▶ [HOW TO COMPLETE THIS TASK]
Write out the records word for word, from the line containing "Log. Tachometer checked" through the end of the records, leaving out the pictures.

== Segment start ==

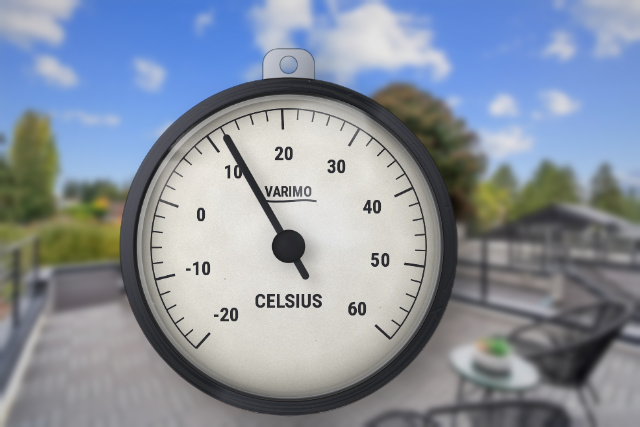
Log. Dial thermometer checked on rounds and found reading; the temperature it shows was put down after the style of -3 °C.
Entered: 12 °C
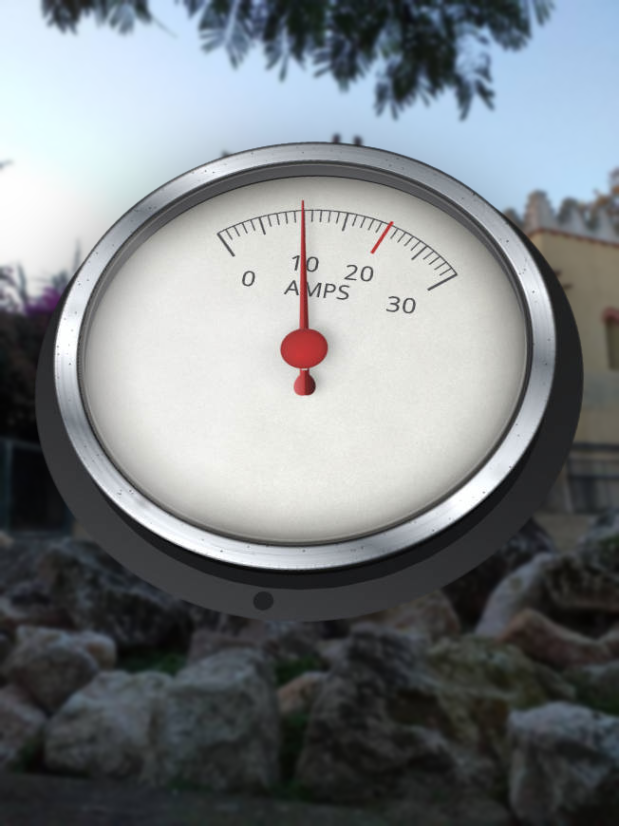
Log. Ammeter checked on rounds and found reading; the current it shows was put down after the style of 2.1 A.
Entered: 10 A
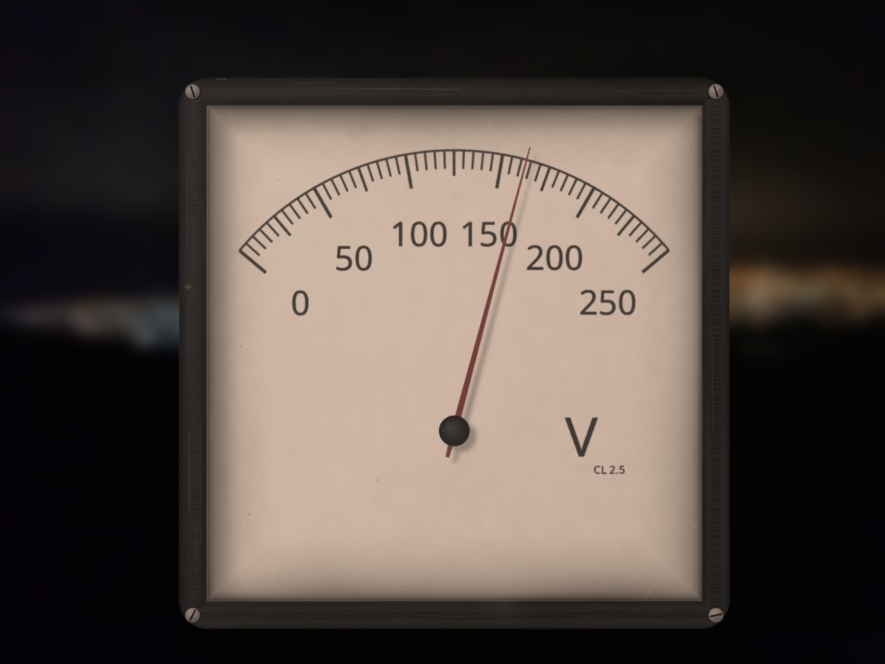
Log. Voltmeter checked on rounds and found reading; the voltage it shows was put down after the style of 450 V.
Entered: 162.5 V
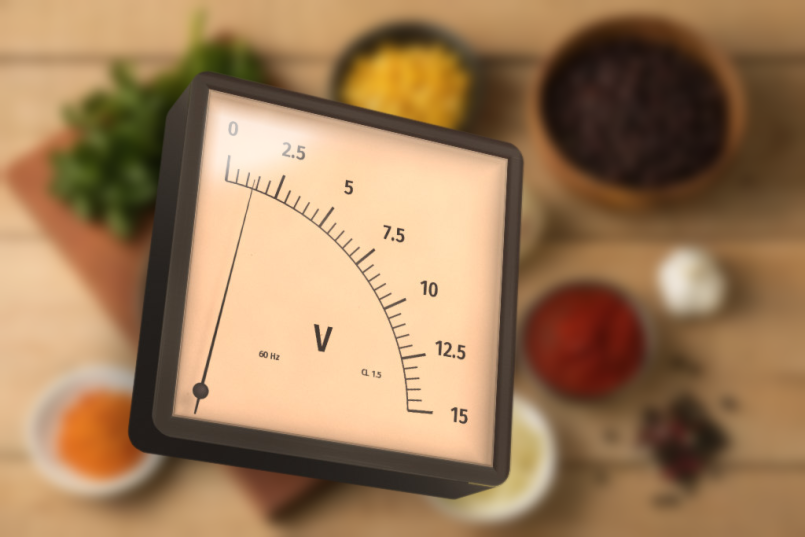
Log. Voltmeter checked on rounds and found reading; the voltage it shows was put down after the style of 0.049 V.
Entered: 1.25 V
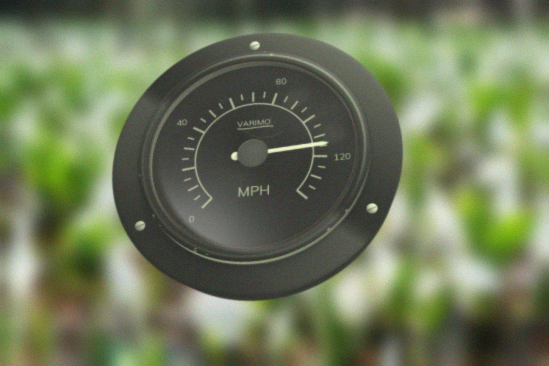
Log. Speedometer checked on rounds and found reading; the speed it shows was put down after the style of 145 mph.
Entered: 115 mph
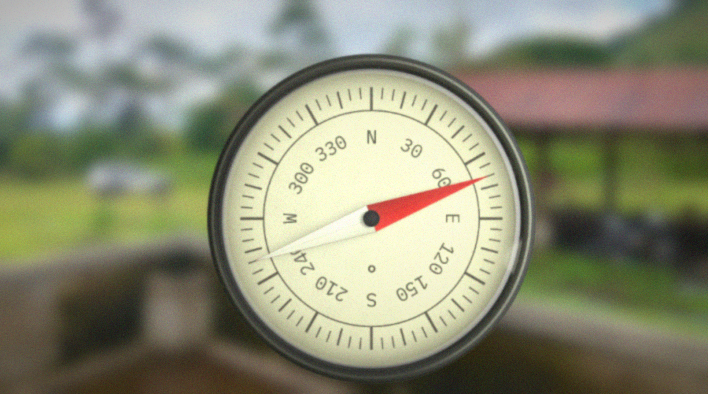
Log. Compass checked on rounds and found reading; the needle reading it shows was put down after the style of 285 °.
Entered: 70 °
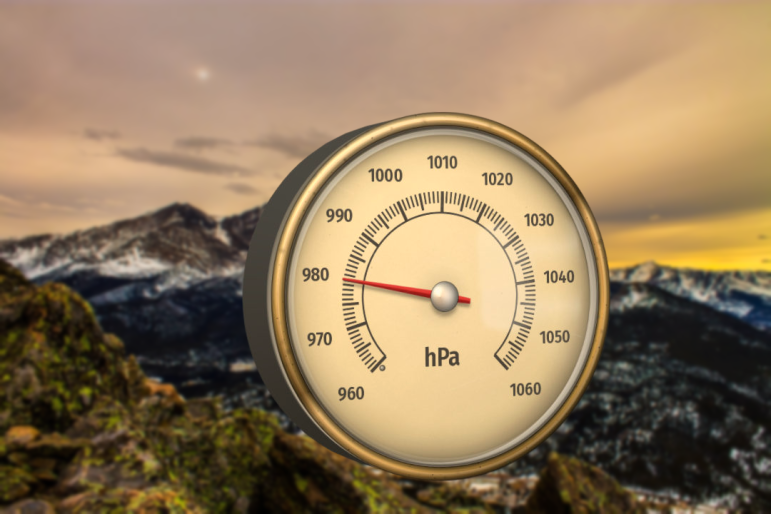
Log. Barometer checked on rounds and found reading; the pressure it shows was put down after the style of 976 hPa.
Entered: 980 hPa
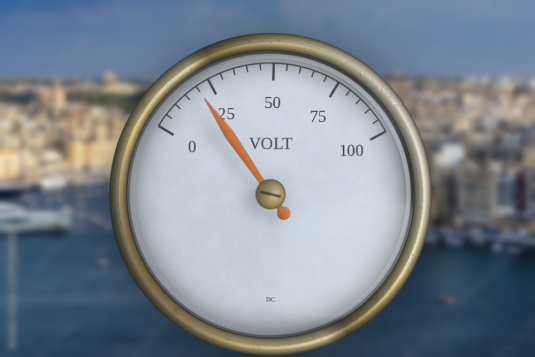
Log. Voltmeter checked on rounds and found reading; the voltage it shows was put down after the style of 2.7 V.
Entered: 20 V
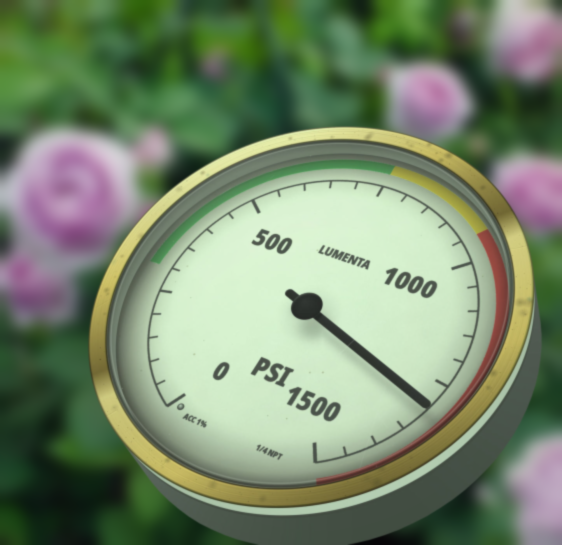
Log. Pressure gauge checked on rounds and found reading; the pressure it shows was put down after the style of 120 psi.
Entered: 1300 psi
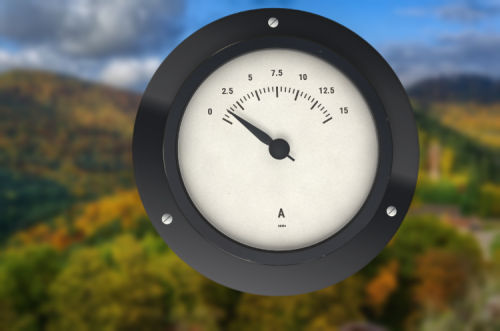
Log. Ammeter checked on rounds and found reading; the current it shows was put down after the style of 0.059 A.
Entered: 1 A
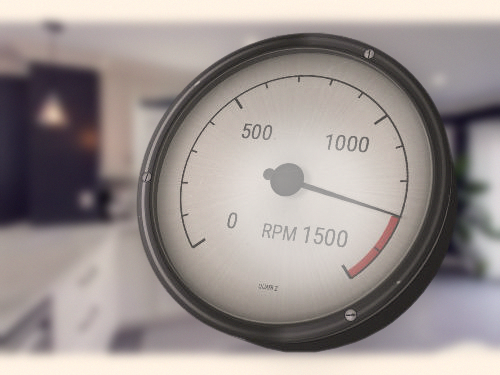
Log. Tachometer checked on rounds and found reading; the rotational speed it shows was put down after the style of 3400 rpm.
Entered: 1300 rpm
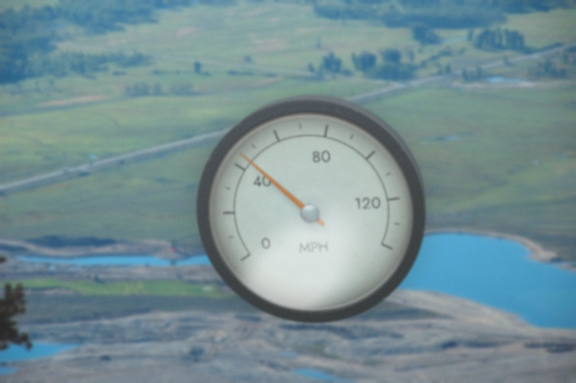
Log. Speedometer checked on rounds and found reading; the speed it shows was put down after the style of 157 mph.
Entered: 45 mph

== Segment end ==

▶ [OUTPUT FOR THIS EXERCISE]
Log. Tachometer checked on rounds and found reading; the rotational speed it shows was put down after the style of 3400 rpm.
Entered: 1300 rpm
Log. Speedometer checked on rounds and found reading; the speed it shows was put down after the style of 157 mph.
Entered: 45 mph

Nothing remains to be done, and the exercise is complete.